> _Textabschnitt_
Bibibliotheka Phantastika verleihtSterne:
Das Geschehen findet in einem Operetten-Mittelalter statt: Poictesme, wo die Geschichte ihren Anfang nimmt, erinnert wegen der Namen und Titel an eine französische Provinz, zumal es am Golf du Lion gelegen ist, aber schnell verlagert sich der Schauplatz ins heidnische Kleinasien, in eine unbenannte Provinz eines fiktiven Kaisers, wo der mächtige Tyrann Demetrios herrscht, der einen Krieg gegen alle Christen führt. Das ist häufig ein sehr klischeehaftes Bild mit den guten, blonden Christen im Westen und den grausamen, dunklen Heiden im Osten - es sind übrigens keine Sarazenen, sondern eher Überbleibsel der griechischen Antike - doch immer wieder wird dieses Bild umgedreht. Da ist ein jovialer und sehr frommer König, der Folter und Verrat schon plant, bevor der Feldherr noch eingesetzt ist, und der Aufstieg eines Kirchenmannes vom Bischof zum Papst mit Hilfe kleiner Bestechungen, der immer modisch gekleidet ist und es bedauert, keinen Feldzug gegen die Heiden führen zu können.
Neben den operettenhaften Schauplätzen gibt es nur wenige weitere phantastische Elemente; da ist das magische Schwert Flamberge, das den Träger unbezwingbar macht - und dann eine ganz andere Rolle spielt als man erwartet - und der unsterbliche Ahasuerus.

> _Vorliegende Einträge_
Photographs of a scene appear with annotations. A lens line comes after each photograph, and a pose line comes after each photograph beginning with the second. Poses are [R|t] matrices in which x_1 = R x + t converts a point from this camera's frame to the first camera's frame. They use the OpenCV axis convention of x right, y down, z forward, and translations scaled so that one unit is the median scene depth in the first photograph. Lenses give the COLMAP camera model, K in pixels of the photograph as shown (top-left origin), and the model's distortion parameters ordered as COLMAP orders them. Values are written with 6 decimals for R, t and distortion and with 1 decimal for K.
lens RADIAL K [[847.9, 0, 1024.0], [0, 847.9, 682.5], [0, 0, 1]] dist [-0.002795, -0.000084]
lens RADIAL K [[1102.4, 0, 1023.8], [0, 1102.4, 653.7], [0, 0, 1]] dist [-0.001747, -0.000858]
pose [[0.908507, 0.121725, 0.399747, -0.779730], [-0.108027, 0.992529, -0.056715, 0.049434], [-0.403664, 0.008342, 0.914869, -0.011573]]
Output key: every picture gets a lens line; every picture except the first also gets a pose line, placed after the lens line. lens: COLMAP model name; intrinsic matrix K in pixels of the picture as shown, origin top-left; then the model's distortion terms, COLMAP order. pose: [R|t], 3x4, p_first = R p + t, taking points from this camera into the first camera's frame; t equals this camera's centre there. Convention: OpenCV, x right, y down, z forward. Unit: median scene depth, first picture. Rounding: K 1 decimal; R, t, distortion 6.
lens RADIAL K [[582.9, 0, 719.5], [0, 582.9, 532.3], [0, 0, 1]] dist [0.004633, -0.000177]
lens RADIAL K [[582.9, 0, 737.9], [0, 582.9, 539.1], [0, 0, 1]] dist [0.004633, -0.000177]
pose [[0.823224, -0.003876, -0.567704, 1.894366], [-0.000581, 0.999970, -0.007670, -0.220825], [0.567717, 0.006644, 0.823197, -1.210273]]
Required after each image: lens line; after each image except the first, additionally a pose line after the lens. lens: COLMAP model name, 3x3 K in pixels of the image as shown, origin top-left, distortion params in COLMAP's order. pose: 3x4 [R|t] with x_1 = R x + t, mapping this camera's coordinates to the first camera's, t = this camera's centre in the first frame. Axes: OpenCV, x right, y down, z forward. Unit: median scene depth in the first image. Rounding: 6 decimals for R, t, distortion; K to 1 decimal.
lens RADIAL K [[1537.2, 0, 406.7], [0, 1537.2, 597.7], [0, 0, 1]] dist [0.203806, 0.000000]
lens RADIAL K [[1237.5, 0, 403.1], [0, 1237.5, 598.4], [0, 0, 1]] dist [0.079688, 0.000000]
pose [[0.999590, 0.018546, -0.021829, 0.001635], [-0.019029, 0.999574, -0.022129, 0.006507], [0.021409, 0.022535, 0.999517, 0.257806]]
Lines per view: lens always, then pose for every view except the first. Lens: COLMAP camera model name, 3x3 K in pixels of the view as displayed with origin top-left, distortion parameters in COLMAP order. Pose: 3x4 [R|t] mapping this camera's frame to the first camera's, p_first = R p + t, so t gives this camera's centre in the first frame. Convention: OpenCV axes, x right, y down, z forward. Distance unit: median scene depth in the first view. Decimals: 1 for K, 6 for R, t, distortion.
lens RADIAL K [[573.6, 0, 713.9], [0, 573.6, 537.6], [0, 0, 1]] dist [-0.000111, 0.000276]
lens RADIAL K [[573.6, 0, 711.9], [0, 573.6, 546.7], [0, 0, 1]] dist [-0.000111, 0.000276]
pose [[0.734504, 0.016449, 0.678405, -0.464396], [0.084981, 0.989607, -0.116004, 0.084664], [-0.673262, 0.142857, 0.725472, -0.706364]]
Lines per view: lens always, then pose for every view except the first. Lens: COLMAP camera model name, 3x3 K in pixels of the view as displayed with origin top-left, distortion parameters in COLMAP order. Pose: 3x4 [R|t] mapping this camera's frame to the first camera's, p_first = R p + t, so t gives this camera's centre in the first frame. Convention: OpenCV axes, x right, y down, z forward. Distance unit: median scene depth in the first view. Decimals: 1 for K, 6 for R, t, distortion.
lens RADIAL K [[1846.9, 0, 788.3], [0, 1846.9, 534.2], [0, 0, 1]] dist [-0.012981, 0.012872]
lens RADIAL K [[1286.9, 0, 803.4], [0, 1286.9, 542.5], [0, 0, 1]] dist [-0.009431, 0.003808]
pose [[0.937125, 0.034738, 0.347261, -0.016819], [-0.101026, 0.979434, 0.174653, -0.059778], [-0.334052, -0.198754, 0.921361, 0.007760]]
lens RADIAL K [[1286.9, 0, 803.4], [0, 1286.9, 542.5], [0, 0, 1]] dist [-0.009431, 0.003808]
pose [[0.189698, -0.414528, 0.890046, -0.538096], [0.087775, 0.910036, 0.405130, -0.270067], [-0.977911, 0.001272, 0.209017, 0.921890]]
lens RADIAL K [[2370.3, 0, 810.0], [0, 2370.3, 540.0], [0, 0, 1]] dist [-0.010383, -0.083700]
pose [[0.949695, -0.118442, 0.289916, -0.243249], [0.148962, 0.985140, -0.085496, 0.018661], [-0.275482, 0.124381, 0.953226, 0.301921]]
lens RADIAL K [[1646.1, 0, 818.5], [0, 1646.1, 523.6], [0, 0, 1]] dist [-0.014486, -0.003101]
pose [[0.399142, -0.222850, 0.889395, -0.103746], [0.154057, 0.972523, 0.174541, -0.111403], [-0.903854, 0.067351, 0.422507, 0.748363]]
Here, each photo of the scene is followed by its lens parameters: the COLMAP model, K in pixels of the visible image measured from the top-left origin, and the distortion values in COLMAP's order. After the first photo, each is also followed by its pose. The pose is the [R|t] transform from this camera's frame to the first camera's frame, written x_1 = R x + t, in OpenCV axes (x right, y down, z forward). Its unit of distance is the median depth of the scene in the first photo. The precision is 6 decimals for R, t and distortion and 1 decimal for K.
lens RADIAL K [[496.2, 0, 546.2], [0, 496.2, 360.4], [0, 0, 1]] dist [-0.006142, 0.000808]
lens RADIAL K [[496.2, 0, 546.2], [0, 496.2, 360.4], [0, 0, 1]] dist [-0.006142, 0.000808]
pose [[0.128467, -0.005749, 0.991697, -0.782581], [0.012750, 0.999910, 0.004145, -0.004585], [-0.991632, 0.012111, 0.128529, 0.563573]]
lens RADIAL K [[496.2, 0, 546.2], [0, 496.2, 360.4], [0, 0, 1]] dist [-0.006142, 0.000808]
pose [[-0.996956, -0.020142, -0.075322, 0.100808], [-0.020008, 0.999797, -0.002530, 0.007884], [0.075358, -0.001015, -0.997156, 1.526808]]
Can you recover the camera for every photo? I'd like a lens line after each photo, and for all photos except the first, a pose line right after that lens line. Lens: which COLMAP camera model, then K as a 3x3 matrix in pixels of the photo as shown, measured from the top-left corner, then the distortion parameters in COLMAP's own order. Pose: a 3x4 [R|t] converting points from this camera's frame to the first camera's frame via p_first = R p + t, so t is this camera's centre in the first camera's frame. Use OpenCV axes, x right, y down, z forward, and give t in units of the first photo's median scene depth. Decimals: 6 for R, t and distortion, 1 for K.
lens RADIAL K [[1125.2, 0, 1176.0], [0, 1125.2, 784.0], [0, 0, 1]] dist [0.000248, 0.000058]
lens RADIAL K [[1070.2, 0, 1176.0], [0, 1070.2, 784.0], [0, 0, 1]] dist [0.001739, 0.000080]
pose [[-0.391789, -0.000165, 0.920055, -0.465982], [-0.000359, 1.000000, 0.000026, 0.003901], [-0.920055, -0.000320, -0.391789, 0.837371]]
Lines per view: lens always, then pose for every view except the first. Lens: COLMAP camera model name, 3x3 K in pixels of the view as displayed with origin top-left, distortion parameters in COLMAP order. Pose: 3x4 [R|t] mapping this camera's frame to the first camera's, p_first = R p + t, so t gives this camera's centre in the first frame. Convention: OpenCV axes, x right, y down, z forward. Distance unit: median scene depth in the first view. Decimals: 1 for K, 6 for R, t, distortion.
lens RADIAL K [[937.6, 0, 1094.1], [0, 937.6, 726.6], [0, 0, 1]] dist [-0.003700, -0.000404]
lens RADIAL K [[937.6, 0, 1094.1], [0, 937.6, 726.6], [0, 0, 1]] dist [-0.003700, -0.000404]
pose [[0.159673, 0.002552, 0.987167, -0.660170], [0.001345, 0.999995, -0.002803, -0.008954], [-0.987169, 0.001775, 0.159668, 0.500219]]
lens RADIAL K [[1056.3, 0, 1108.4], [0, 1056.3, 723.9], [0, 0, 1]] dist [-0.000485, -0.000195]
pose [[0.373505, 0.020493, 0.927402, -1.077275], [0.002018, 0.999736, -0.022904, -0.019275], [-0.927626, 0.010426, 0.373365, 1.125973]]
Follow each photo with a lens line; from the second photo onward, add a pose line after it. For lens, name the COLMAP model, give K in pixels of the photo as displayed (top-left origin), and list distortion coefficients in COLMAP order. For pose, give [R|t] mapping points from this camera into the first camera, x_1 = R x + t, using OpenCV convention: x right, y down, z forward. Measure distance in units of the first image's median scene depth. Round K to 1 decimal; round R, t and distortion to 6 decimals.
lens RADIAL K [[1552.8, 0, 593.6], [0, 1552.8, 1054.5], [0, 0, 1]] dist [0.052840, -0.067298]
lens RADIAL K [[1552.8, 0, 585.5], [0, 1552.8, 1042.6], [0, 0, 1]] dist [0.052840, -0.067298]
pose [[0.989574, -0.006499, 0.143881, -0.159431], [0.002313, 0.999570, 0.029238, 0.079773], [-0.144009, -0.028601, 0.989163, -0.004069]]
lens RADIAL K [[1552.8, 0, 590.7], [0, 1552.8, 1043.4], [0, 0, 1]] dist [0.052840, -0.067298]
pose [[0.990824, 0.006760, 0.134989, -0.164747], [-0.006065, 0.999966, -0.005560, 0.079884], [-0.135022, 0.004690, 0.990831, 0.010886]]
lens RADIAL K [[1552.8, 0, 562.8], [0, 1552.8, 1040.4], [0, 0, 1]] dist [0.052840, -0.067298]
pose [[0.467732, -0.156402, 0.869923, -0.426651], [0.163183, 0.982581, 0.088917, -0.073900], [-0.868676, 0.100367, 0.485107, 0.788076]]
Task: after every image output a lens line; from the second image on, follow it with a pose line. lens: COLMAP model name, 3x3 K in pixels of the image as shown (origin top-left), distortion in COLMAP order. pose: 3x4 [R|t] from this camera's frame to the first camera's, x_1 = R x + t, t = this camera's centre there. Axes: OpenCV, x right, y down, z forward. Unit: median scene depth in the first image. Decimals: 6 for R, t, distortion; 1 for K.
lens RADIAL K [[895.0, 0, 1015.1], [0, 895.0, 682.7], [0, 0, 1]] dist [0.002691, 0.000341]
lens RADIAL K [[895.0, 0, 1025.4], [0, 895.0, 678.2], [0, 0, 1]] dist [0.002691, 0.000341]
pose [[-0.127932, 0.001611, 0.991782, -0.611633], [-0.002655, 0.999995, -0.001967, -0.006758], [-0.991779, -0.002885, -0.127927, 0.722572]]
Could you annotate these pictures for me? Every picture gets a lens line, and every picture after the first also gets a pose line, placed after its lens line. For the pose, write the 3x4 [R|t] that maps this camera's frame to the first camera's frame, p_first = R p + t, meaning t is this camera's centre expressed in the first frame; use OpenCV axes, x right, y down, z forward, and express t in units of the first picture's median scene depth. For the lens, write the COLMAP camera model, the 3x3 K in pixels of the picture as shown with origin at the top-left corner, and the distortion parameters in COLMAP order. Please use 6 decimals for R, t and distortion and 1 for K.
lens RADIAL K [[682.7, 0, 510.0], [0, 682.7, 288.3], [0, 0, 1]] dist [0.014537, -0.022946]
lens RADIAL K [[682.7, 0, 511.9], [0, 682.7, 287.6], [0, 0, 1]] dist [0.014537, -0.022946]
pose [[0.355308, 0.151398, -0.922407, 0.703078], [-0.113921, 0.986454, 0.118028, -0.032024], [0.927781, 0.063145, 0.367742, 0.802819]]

> _Aufgabe_
Schreibe aus dem Textabschnitt über Poictesme und Demetrios wortgetreu ab, beginnend bei „Neben den operettenhaften“ und endend bei „der unsterbliche Ahasuerus.“.

> _Schriftliche Lösung_
Neben den operettenhaften Schauplätzen gibt es nur wenige weitere phantastische Elemente; da ist das magische Schwert Flamberge, das den Träger unbezwingbar macht - und dann eine ganz andere Rolle spielt als man erwartet - und der unsterbliche Ahasuerus.